* [課題] 以下の記録から文字列「pressure」を含む行をすべて探し出し、その行を書き写してください。大文字と小文字は区別します。

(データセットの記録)
************

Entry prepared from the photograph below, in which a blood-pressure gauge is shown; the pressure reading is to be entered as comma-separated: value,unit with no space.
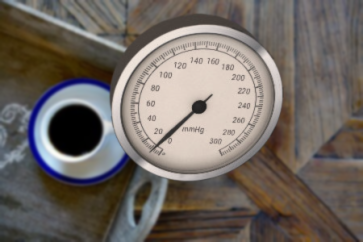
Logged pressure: 10,mmHg
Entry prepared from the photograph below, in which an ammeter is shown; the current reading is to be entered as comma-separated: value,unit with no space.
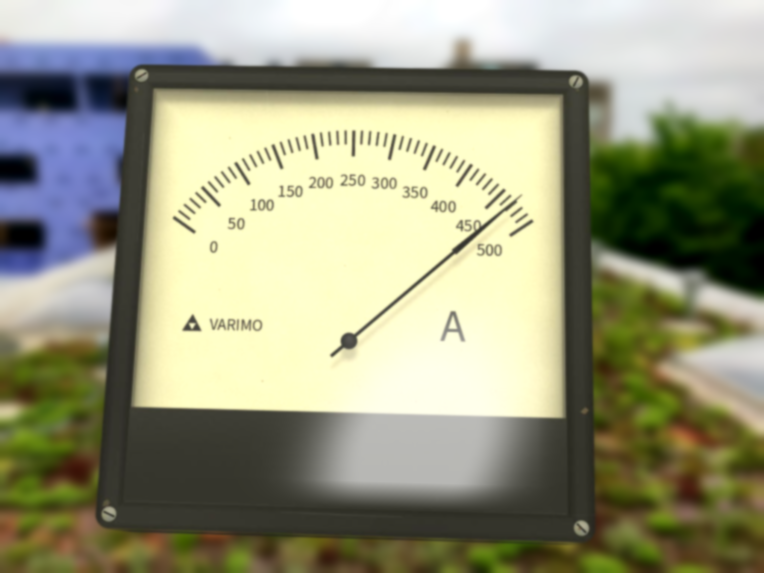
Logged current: 470,A
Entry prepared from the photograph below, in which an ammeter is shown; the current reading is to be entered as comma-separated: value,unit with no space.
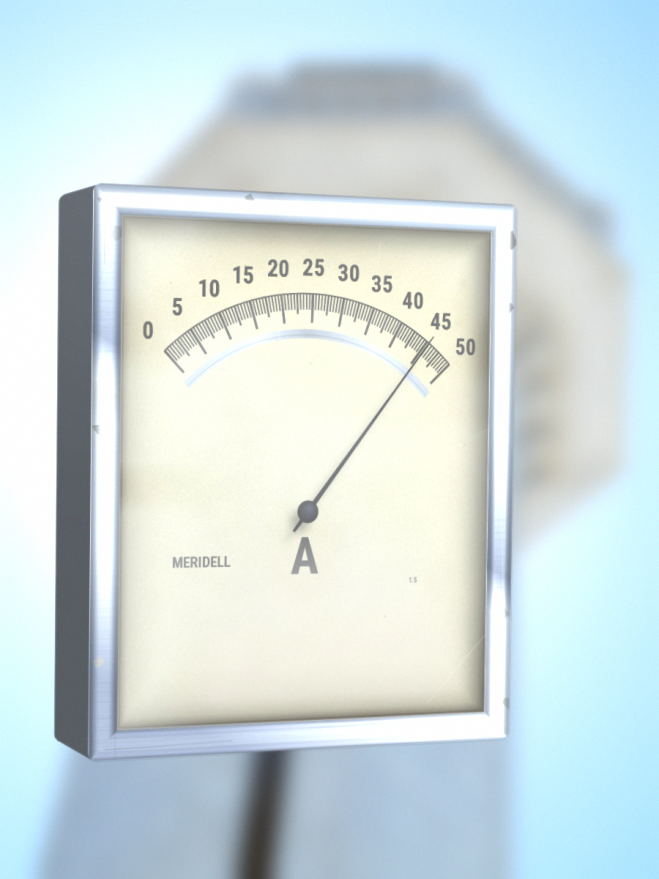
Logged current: 45,A
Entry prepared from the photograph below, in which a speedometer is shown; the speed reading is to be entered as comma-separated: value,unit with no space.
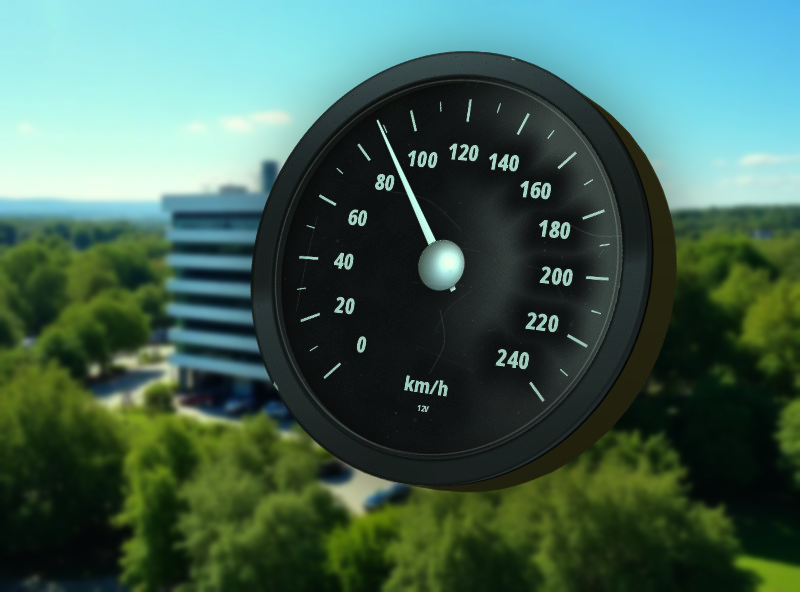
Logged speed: 90,km/h
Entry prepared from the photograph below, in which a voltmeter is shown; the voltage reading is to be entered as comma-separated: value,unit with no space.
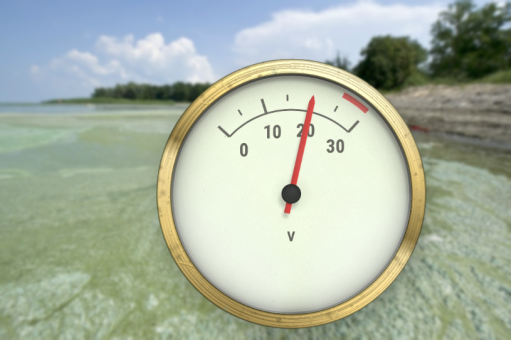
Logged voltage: 20,V
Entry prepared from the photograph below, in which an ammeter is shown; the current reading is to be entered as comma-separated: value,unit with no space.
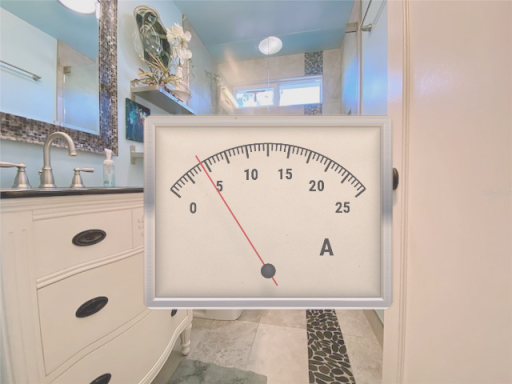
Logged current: 4.5,A
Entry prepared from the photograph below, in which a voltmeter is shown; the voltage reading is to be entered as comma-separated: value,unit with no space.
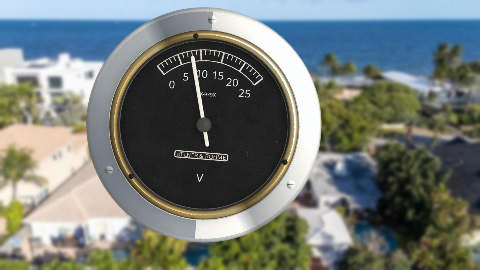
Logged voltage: 8,V
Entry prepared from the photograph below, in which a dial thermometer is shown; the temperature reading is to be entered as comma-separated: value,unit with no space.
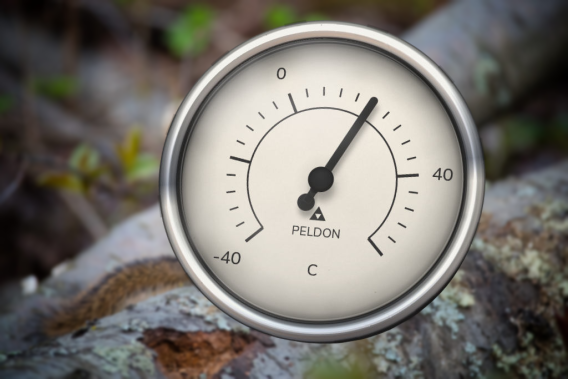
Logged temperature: 20,°C
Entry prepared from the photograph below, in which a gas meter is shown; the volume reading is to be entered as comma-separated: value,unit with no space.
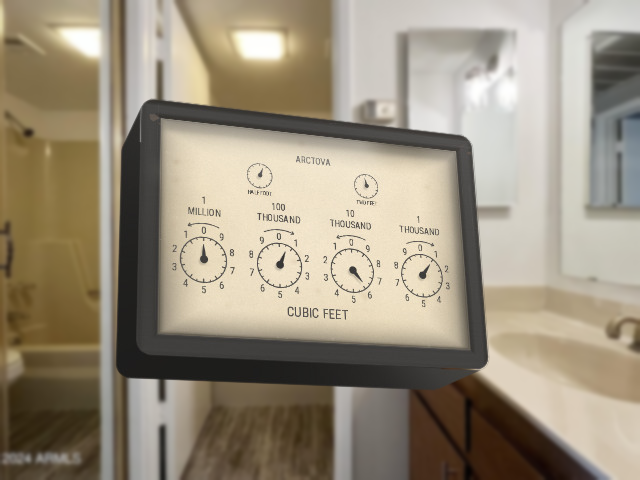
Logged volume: 6100,ft³
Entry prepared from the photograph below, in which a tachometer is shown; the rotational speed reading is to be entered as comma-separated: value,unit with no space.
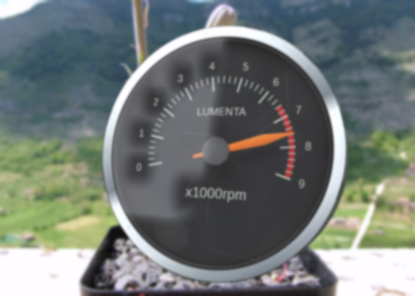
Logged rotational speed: 7600,rpm
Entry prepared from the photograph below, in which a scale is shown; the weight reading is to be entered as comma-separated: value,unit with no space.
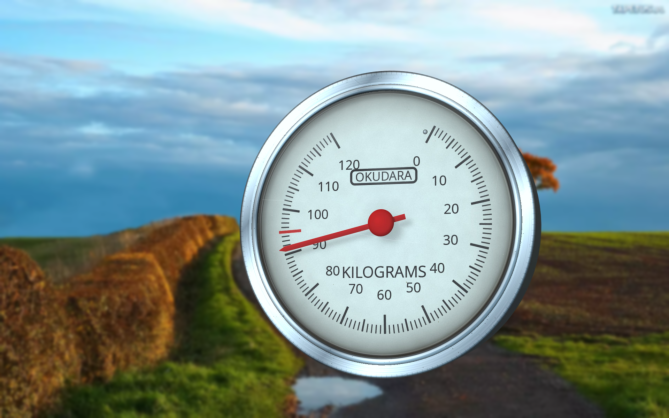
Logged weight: 91,kg
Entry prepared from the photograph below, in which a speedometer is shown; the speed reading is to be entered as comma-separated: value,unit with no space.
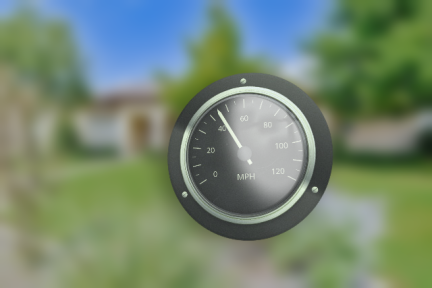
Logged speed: 45,mph
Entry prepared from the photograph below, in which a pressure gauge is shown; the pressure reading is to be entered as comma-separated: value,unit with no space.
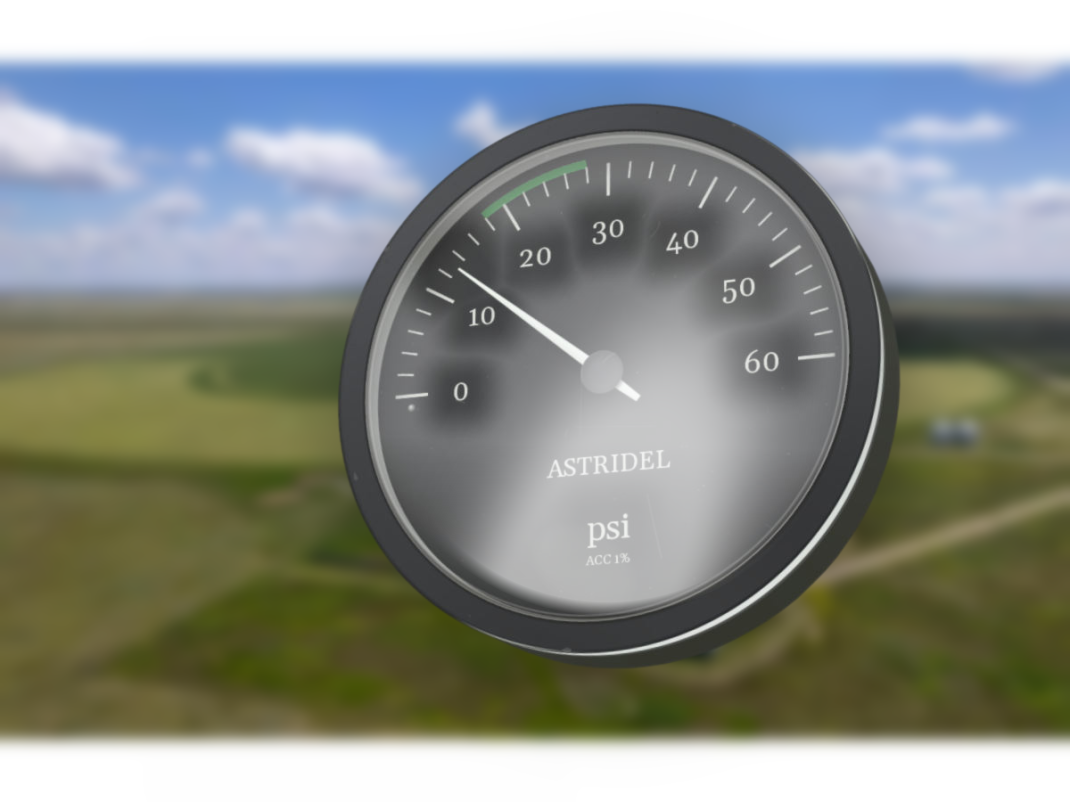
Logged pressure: 13,psi
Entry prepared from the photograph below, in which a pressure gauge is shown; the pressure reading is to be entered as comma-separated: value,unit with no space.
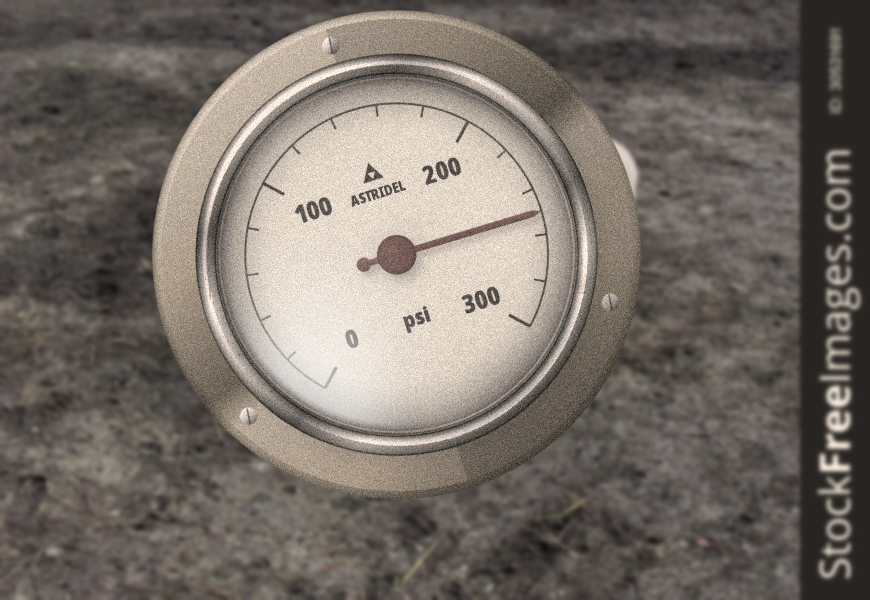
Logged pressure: 250,psi
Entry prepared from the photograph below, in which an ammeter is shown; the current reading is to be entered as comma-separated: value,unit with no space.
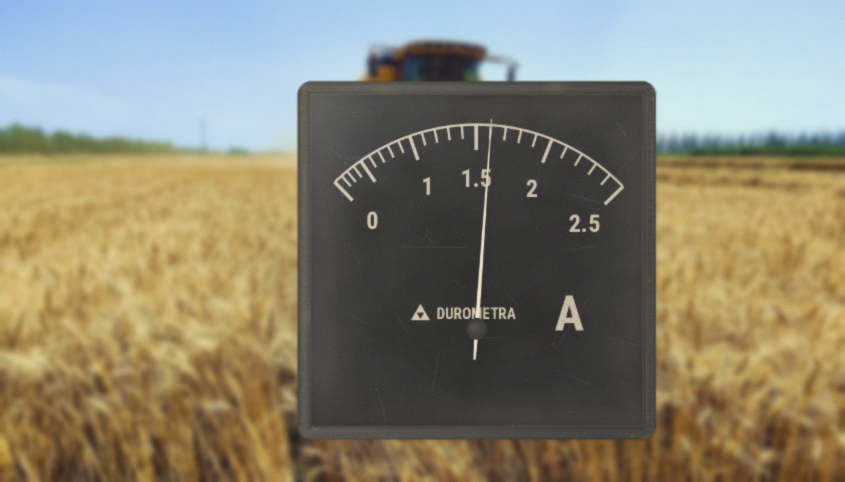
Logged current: 1.6,A
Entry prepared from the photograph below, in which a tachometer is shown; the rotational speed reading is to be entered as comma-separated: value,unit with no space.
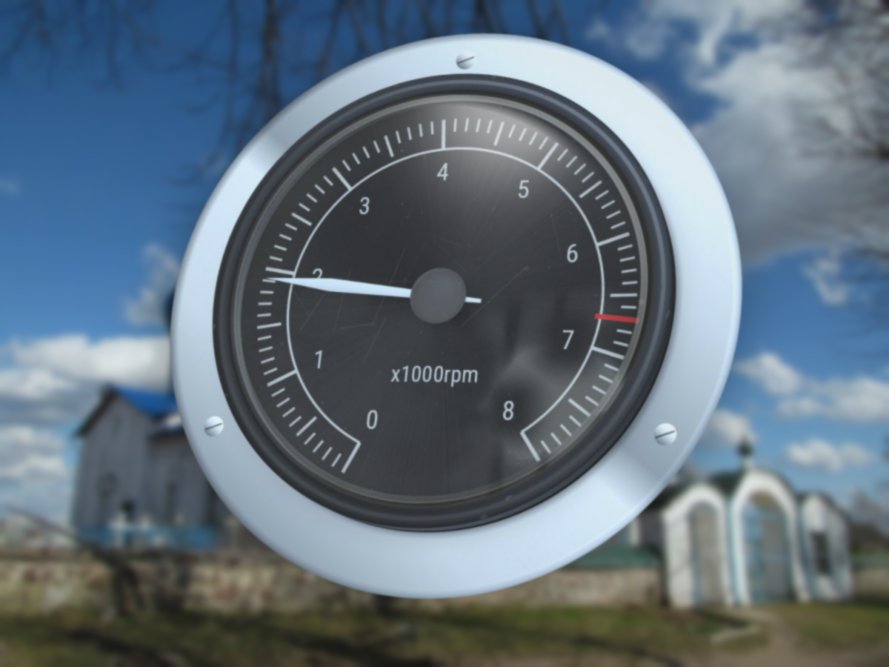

************

* [解答]
Entry prepared from the photograph below, in which a blood-pressure gauge is shown; the pressure reading is to be entered as comma-separated: value,unit with no space.
Logged pressure: 10,mmHg
Entry prepared from the photograph below, in which a pressure gauge is shown; the pressure reading is to be entered as comma-separated: value,unit with no space.
Logged pressure: 13,psi
Entry prepared from the photograph below, in which a pressure gauge is shown; the pressure reading is to be entered as comma-separated: value,unit with no space.
Logged pressure: 250,psi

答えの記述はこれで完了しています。